Sayın Adil Şeytanoğlu, Değiştirilmiş Şekliyle 12/2006 sayılı Bilgi Edinme Hakkı Yasası kapsamında, KKTC İçişleri Bakanlığı Nüfus Kayıt Dairesi ve Nüfus Baş Yazmanlığı, Muhaceret Dairesi Müdürlüğü, KKTC Çalışma ve Sosyal Güvenlik Bakanlığı Çalışma Dairesi Müdürlüğü, Başbakanlık Bilgi Edinme ve Değerlendirme Kurulu ve Sayıştay Başkanlığı’na sunmuş olduğu dilekçelere yanıt verilmediği veya verilen yanıtların mevzuata uygun olmadığı iddiasıyla Dairemize başvurmuş ve konuların soruşturulmasını talep etmiştir.
Yapılan başvuru üzerine yakınma konusu yapılan şikayetler, 38/1996 sayılı Yüksek Yönetim Denetçisi (Ombudsman) Yasası kuralları çerçevesinde incelenmiş ve ekte sunulan rapor hazırlanmıştır.

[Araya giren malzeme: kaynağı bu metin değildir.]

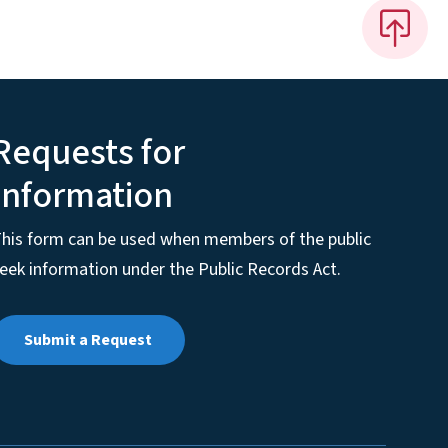
Requests for
Information
his form can be used when members of the public
eek information under the Public Records Act.
Submit a Request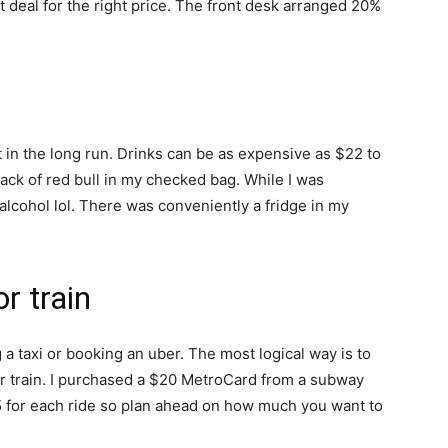
t deal for the right price. The front desk arranged 20%
ot in the long run. Drinks can be as expensive as $22 to
pack of red bull in my checked bag. While I was
 alcohol lol. There was conveniently a fridge in my
r train
 a taxi or booking an uber. The most logical way is to
r train. I purchased a $20 MetroCard from a subway
.25 for each ride so plan ahead on how much you want to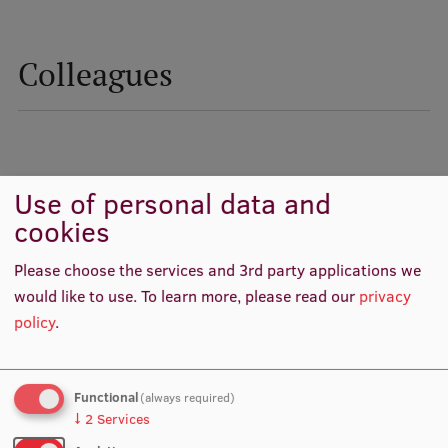
Colleagues
Use of personal data and
cookies
Please choose the services and 3rd party applications we
would like to use.
To learn more, please read our
privacy
policy
.
Prof. Inga Millere
Prof. Dace Zavadska
Dean, Academic Staff,
Academic Staff, Lead
Chairperson
Researcher, Lead researcher,
scientific project manager
Functional
(always required)
↓
2
Services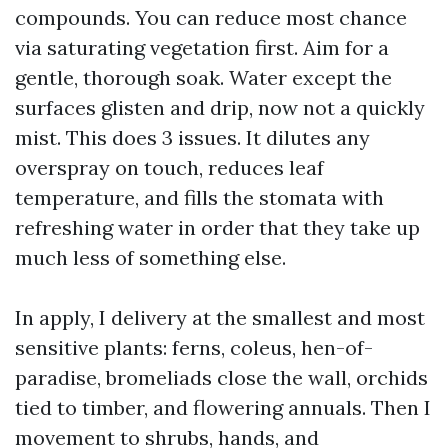
compounds. You can reduce most chance
via saturating vegetation first. Aim for a
gentle, thorough soak. Water except the
surfaces glisten and drip, now not a quickly
mist. This does 3 issues. It dilutes any
overspray on touch, reduces leaf
temperature, and fills the stomata with
refreshing water in order that they take up
much less of something else.
In apply, I delivery at the smallest and most
sensitive plants: ferns, coleus, hen-of-
paradise, bromeliads close the wall, orchids
tied to timber, and flowering annuals. Then I
movement to shrubs, hands, and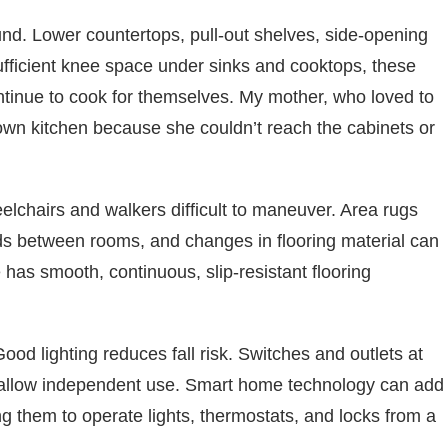
ound. Lower countertops, pull-out shelves, side-opening
ufficient knee space under sinks and cooktops, these
inue to cook for themselves. My mother, who loved to
 own kitchen because she couldn’t reach the cabinets or
elchairs and walkers difficult to maneuver. Area rugs
lds between rooms, and changes in flooring material can
 has smooth, continuous, slip-resistant flooring
Good lighting reduces fall risk. Switches and outlets at
h, allow independent use. Smart home technology can add
ing them to operate lights, thermostats, and locks from a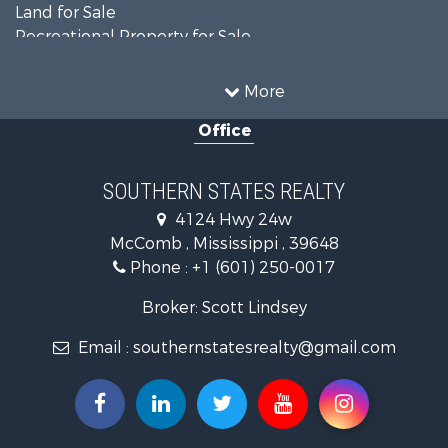
Land for Sale
Recreational Property for Sale
Timberland Property for Sale
Country Homes for Sale
More
Land for Sale
Office
Timberland Property for Sale
Land for Sale
Recreational Property for Sale
SOUTHERN STATES REALTY
Recreational Property for Sale
4124 Hwy 24w
Riverfront Property for Sale
McComb , Mississippi , 39648
Fishing for Sale
Phone :
+1 (601) 250-0017
Lakefront Property for Sale
Recreational Property for Sale
Broker: Scott Lindsey
Recreational Property for Sale
Email :
southernstatesrealty@gmail.com
Timberland Property for Sale
Hunting for Sale
Land for Sale
Commercial Property for Sale
Investment & Income for Sale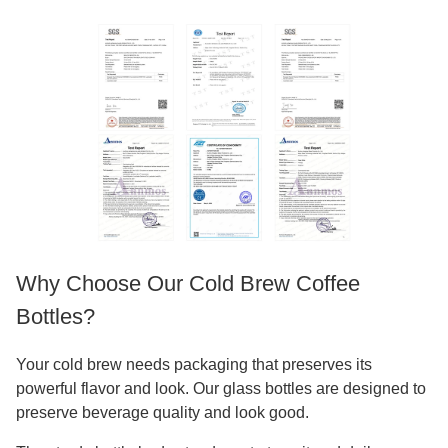
Why Choose Our Cold Brew Coffee
Bottles?
Your cold brew needs packaging that preserves its
powerful flavor and look. Our glass bottles are designed to
preserve beverage quality and look good.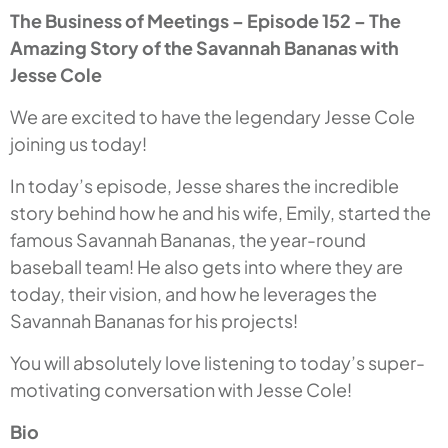
The Business of Meetings – Episode 152 – The
Amazing Story of the Savannah Bananas with
Jesse Cole
We are excited to have the legendary Jesse Cole
joining us today!
In today’s episode, Jesse shares the incredible
story behind how he and his wife, Emily, started the
famous Savannah Bananas, the year-round
baseball team! He also gets into where they are
today, their vision, and how he leverages the
Savannah Bananas for his projects!
You will absolutely love listening to today’s super-
motivating conversation with Jesse Cole!
Bio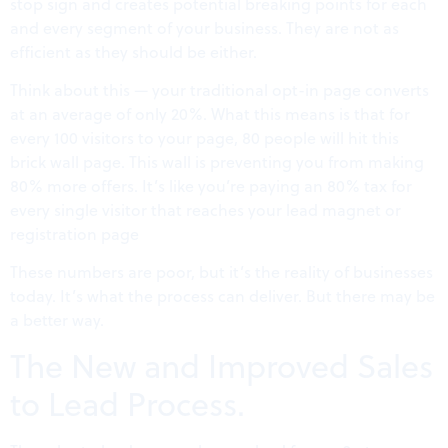
stop sign and creates potential breaking points for each
and every segment of your business. They are not as
efficient as they should be either.
Think about this — your traditional opt-in page converts
at an average of only 20%. What this means is that for
every 100 visitors to your page, 80 people will hit this
brick wall page. This wall is preventing you from making
80% more offers. It’s like you’re paying an 80% tax for
every single visitor that reaches your lead magnet or
registration page
These numbers are poor, but it’s the reality of businesses
today. It’s what the process can deliver. But there may be
a better way.
The New and Improved Sales
to Lead Process.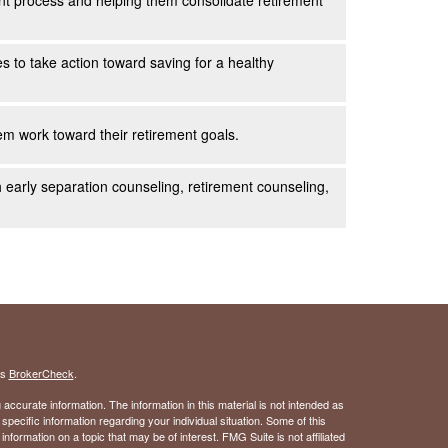
ent process and helping them consolidate retirement
es to take action toward saving for a healthy
m work toward their retirement goals.
h early separation counseling, retirement counseling,
's
BrokerCheck
.
ccurate information. The information in this material is not intended as
 specific information regarding your individual situation. Some of this
ormation on a topic that may be of interest. FMG Suite is not affiliated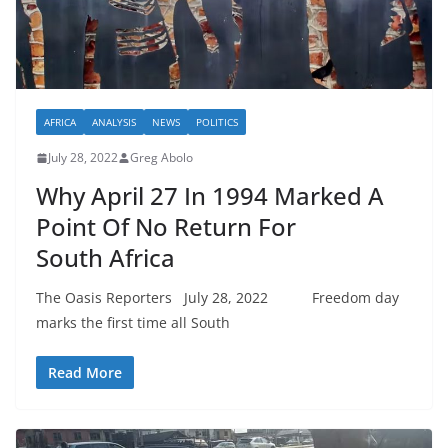
AFRICA
ANALYSIS
NEWS
POLITICS
July 28, 2022
Greg Abolo
Why April 27 In 1994 Marked A
Point Of No Return For
South Africa
The Oasis Reporters July 28, 2022 Freedom day
marks the first time all South
Read More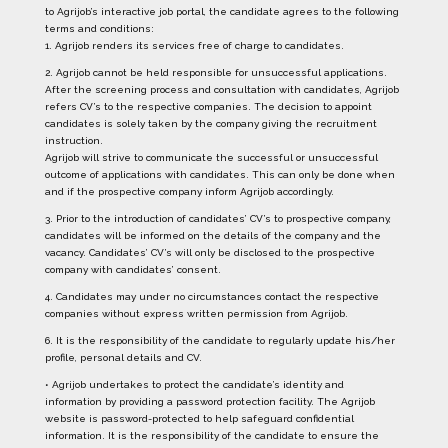
to Agrijob’s interactive job portal, the candidate agrees to the following
terms and conditions:
1. Agrijob renders its services free of charge to candidates.
2. Agrijob cannot be held responsible for unsuccessful applications.
After the screening process and consultation with candidates, Agrijob
refers CV’s to the respective companies. The decision to appoint
candidates is solely taken by the company giving the recruitment
instruction.
Agrijob will strive to communicate the successful or unsuccessful
outcome of applications with candidates. This can only be done when
and if the prospective company inform Agrijob accordingly.
3. Prior to the introduction of candidates’ CV’s to prospective company,
candidates will be informed on the details of the company and the
vacancy. Candidates’ CV’s will only be disclosed to the prospective
company with candidates’ consent.
4. Candidates may under no circumstances contact the respective
companies without express written permission from Agrijob.
6. It is the responsibility of the candidate to regularly update his/her
profile, personal details and CV.
• Agrijob undertakes to protect the candidate’s identity and
information by providing a password protection facility. The Agrijob
website is password-protected to help safeguard confidential
information. It is the responsibility of the candidate to ensure the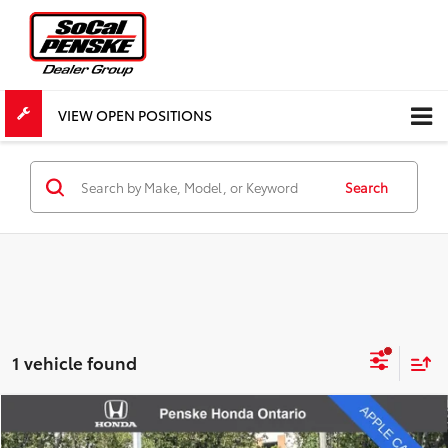
VIEW OPEN POSITIONS
Search
1 vehicle found
Compare Vehicle
$17,582
Used
2020
Chevrolet Blazer
LT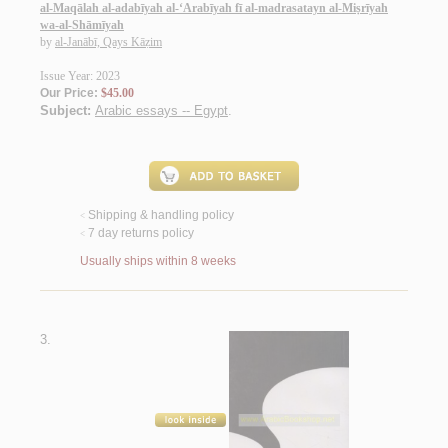
al-Maqālah al-adabīyah al-‘Arabīyah fī al-madrasatayn al-Miṣrīyah
wa-al-Shāmīyah
by
al-Janābī, Qays Kāẓim
Issue Year: 2023
Our Price:
$45.00
Subject:
Arabic essays -- Egypt
.
Shipping & handling policy
<
7 day returns policy
<
Usually ships within 8 weeks
3.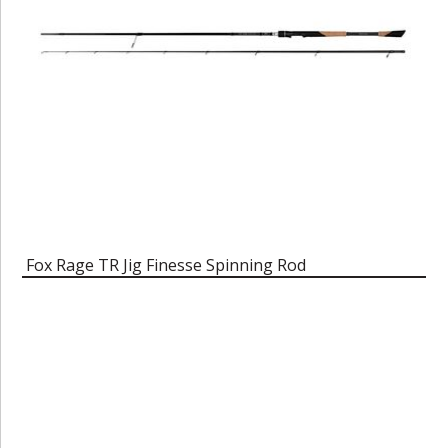
Fox Rage TR Jig Finesse Spinning Rod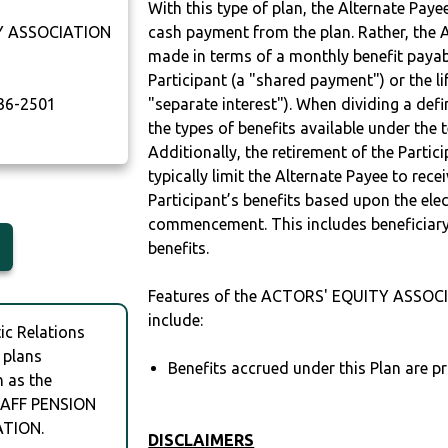
With this type of plan, the Alternate Pay
Y ASSOCIATION
cash payment from the plan. Rather, the A
made in terms of a monthly benefit payable
Participant (a "shared payment") or the li
36-2501
"separate interest"). When dividing a defin
the types of benefits available under the 
Additionally, the retirement of the Partic
typically limit the Alternate Payee to rece
Participant’s benefits based upon the elec
commencement. This includes beneficiary
benefits.
Features of the ACTORS' EQUITY ASSO
include:
c Relations
 plans
Benefits accrued under this Plan are pr
h as the
AFF PENSION
ATION.
DISCLAIMERS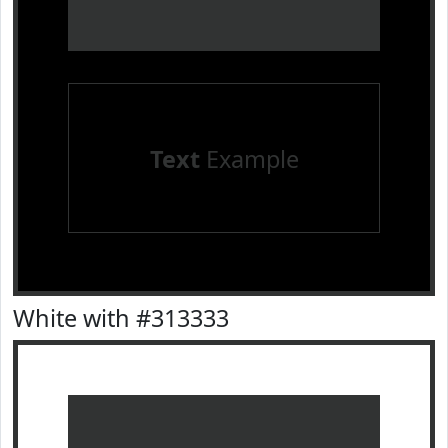
Text
Example
White with #313333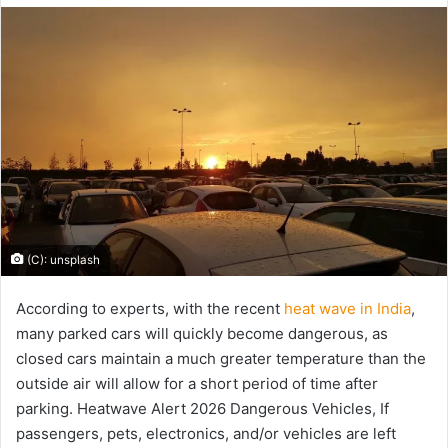
email
(C): unsplash
According to experts, with the recent
heat wave in India
,
many parked cars will quickly become dangerous, as
closed cars maintain a much greater temperature than the
outside air will allow for a short period of time after
parking. Heatwave Alert 2026 Dangerous Vehicles, If
passengers, pets, electronics, and/or vehicles are left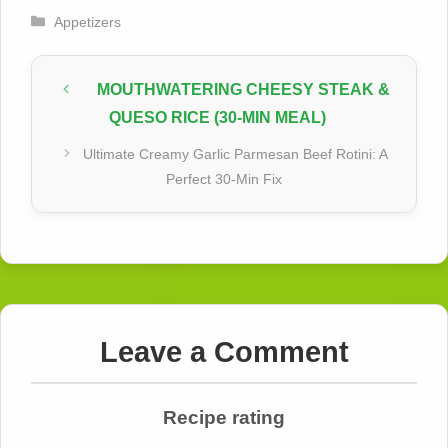
Categories
Appetizers
MOUTHWATERING CHEESY STEAK &
QUESO RICE (30-MIN MEAL)
Ultimate Creamy Garlic Parmesan Beef Rotini: A
Perfect 30-Min Fix
Leave a Comment
Recipe rating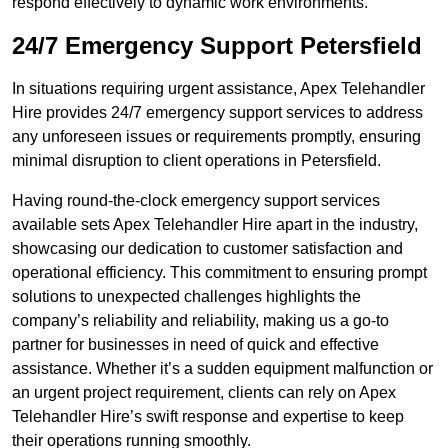
respond effectively to dynamic work environments.
24/7 Emergency Support Petersfield
In situations requiring urgent assistance, Apex Telehandler
Hire provides 24/7 emergency support services to address
any unforeseen issues or requirements promptly, ensuring
minimal disruption to client operations in Petersfield.
Having round-the-clock emergency support services
available sets Apex Telehandler Hire apart in the industry,
showcasing our dedication to customer satisfaction and
operational efficiency. This commitment to ensuring prompt
solutions to unexpected challenges highlights the
company’s reliability and reliability, making us a go-to
partner for businesses in need of quick and effective
assistance. Whether it’s a sudden equipment malfunction or
an urgent project requirement, clients can rely on Apex
Telehandler Hire’s swift response and expertise to keep
their operations running smoothly.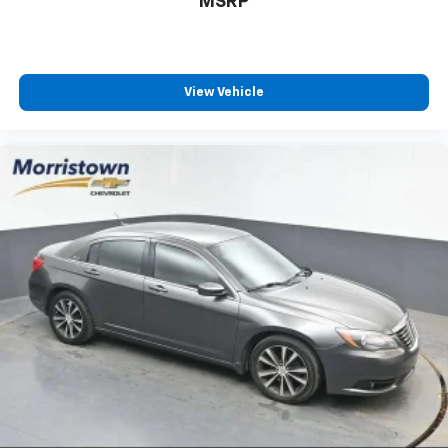
MSRP
Sevier county, and many more. the surrounding area.
From new Toyota models to quality pre-owned
vehicles, our team is here to provide a simple,
transparent, and customer-focused experience every
View Vehicle
step of the way.
We also offer an exclusive Nationwide Lifetime
Powertrain Warranty on select inventory. This
warranty covers everything that the manufacturer
considers part of the powertrain and can be used
with any ASE Certified Mechanic across the country
and even in Canada. Ask your salesperson if your
vehicle qualifies
Elizabethton, Ashville Please call with any and all
questions @ 423-282-2241 ask for the Internet
Department.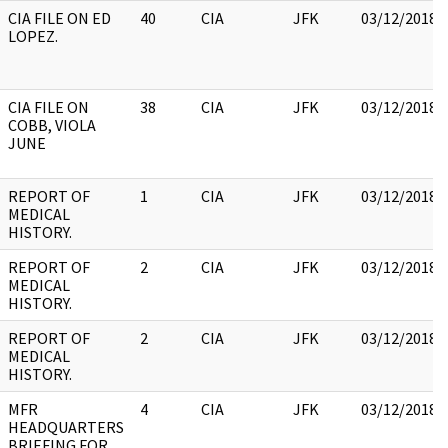
CIA FILE ON ED
40
CIA
JFK
03/12/2018
LOPEZ.
CIA FILE ON
38
CIA
JFK
03/12/2018
COBB, VIOLA
JUNE
REPORT OF
1
CIA
JFK
03/12/2018
MEDICAL
HISTORY.
REPORT OF
2
CIA
JFK
03/12/2018
MEDICAL
HISTORY.
REPORT OF
2
CIA
JFK
03/12/2018
MEDICAL
HISTORY.
MFR
4
CIA
JFK
03/12/2018
HEADQUARTERS
BRIEFING FOR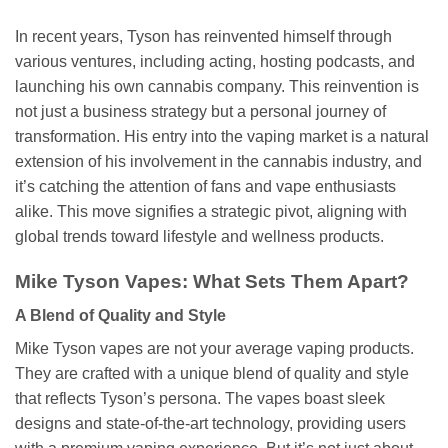
In recent years, Tyson has reinvented himself through
various ventures, including acting, hosting podcasts, and
launching his own cannabis company. This reinvention is
not just a business strategy but a personal journey of
transformation. His entry into the vaping market is a natural
extension of his involvement in the cannabis industry, and
it’s catching the attention of fans and vape enthusiasts
alike. This move signifies a strategic pivot, aligning with
global trends toward lifestyle and wellness products.
Mike Tyson Vapes: What Sets Them Apart?
A Blend of Quality and Style
Mike Tyson vapes are not your average vaping products.
They are crafted with a unique blend of quality and style
that reflects Tyson’s persona. The vapes boast sleek
designs and state-of-the-art technology, providing users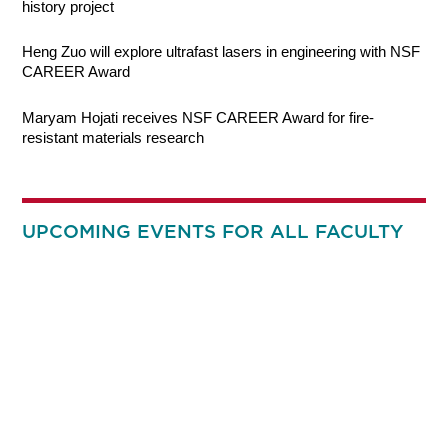
history project
Heng Zuo will explore ultrafast lasers in engineering with NSF
CAREER Award
Maryam Hojati receives NSF CAREER Award for fire-
resistant materials research
UPCOMING EVENTS FOR ALL FACULTY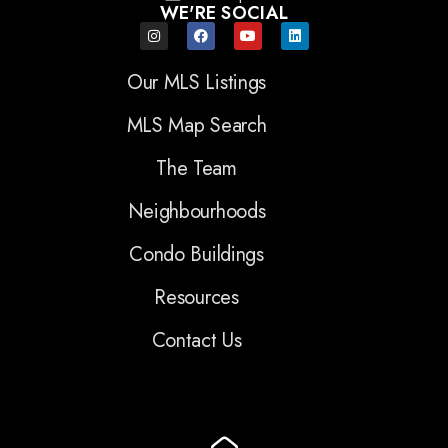
WE'RE SOCIAL
Our MLS Listings
MLS Map Search
The Team
Neighbourhoods
Condo Buildings
Resources
Contact Us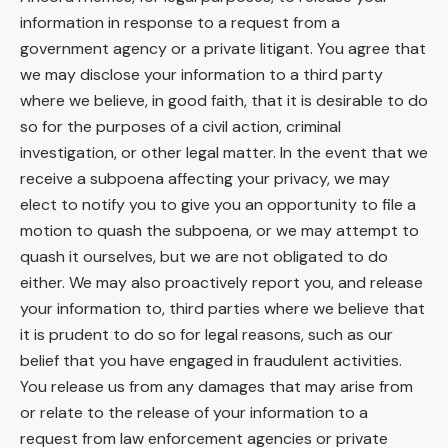
information in response to a request from a
government agency or a private litigant. You agree that
we may disclose your information to a third party
where we believe, in good faith, that it is desirable to do
so for the purposes of a civil action, criminal
investigation, or other legal matter. In the event that we
receive a subpoena affecting your privacy, we may
elect to notify you to give you an opportunity to file a
motion to quash the subpoena, or we may attempt to
quash it ourselves, but we are not obligated to do
either. We may also proactively report you, and release
your information to, third parties where we believe that
it is prudent to do so for legal reasons, such as our
belief that you have engaged in fraudulent activities.
You release us from any damages that may arise from
or relate to the release of your information to a
request from law enforcement agencies or private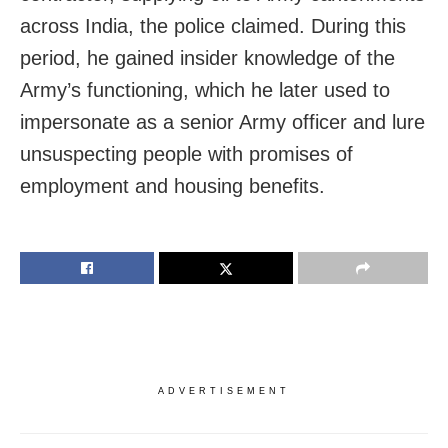
across India, the police claimed. During this
period, he gained insider knowledge of the
Army’s functioning, which he later used to
impersonate as a senior Army officer and lure
unsuspecting people with promises of
employment and housing benefits.
ADVERTISEMENT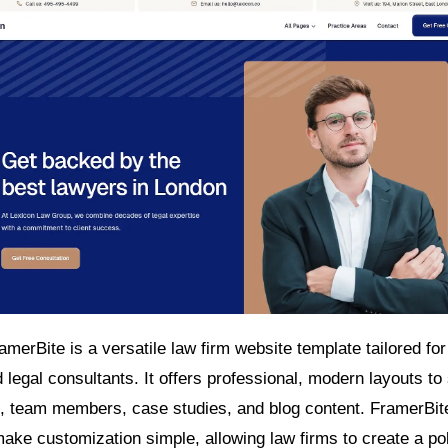
merBite is a versatile law firm website template tailored for
d legal consultants. It offers professional, modern layouts t
s, team members, case studies, and blog content. FramerBit
make customization simple, allowing law firms to create a po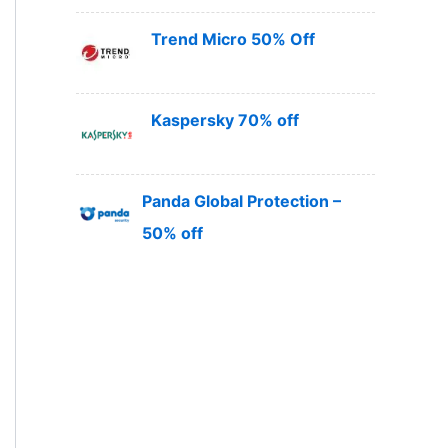
Trend Micro 50% Off
Kaspersky 70% off
Panda Global Protection –
50% off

Sayın Adil Şeytanoğlu, Bilgi Edinme hakkını kullanarak ve/veya Bilgi Edinme Hakkı Yasası’na istinaden KKTC İçişleri Bakanlığı’na bağlı Nüfus Kayıt Dairesi ve Nüfus Baş Yazmanlığı’na 2 Şubat 2017 tarihinde, Muhaceret Dairesi Müdürlüğü’ne 28 Mart 2017 tarihinde, Çalışma Dairesi Müdürlüğü’ne 2 Şubat 2017 ve 2 Şubat 2017 tarihinde Sayıştay Başkanlığı’na başvurarak dilekçesine konu bilgilerin kendisine verilmesini talep etmiştir.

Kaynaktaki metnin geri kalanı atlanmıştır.